[Exercise] Report each line of the data that contains the string "WESET".
- Opening Delimiter -
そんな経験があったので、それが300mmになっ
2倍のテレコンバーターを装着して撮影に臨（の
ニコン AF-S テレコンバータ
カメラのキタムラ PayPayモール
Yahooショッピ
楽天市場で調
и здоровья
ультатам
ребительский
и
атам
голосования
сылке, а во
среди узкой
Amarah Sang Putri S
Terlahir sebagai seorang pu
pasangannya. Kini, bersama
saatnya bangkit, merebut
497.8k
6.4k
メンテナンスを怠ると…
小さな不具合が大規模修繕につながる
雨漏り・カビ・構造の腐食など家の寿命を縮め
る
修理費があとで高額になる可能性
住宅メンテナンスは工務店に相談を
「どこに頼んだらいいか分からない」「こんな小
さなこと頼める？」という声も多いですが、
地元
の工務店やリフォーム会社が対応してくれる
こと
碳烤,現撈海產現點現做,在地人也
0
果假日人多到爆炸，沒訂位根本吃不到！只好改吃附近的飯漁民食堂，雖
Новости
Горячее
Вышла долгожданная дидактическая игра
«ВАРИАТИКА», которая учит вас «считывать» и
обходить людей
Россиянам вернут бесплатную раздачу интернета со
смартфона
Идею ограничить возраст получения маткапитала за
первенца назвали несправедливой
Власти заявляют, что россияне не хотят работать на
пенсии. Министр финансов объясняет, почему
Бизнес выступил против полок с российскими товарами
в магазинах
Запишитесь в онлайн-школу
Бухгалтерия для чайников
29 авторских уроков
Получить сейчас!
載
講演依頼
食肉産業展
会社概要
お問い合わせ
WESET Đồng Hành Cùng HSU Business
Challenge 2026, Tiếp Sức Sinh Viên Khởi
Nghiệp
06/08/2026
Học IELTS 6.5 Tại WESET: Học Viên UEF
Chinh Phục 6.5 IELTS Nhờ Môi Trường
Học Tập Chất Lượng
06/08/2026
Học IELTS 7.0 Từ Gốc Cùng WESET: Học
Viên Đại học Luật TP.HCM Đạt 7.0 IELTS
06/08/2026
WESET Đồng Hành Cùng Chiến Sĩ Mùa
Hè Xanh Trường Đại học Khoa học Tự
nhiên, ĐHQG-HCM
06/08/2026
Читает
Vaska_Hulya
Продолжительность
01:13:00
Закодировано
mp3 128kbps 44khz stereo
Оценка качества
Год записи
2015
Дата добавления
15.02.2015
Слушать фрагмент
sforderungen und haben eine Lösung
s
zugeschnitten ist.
- Closing Delimiter -
[Response for this exercise]
WESET Đồng Hành Cùng HSU Business
Học IELTS 6.5 Tại WESET: Học Viên UEF
Học IELTS 7.0 Từ Gốc Cùng WESET: Học
WESET Đồng Hành Cùng Chiến Sĩ Mùa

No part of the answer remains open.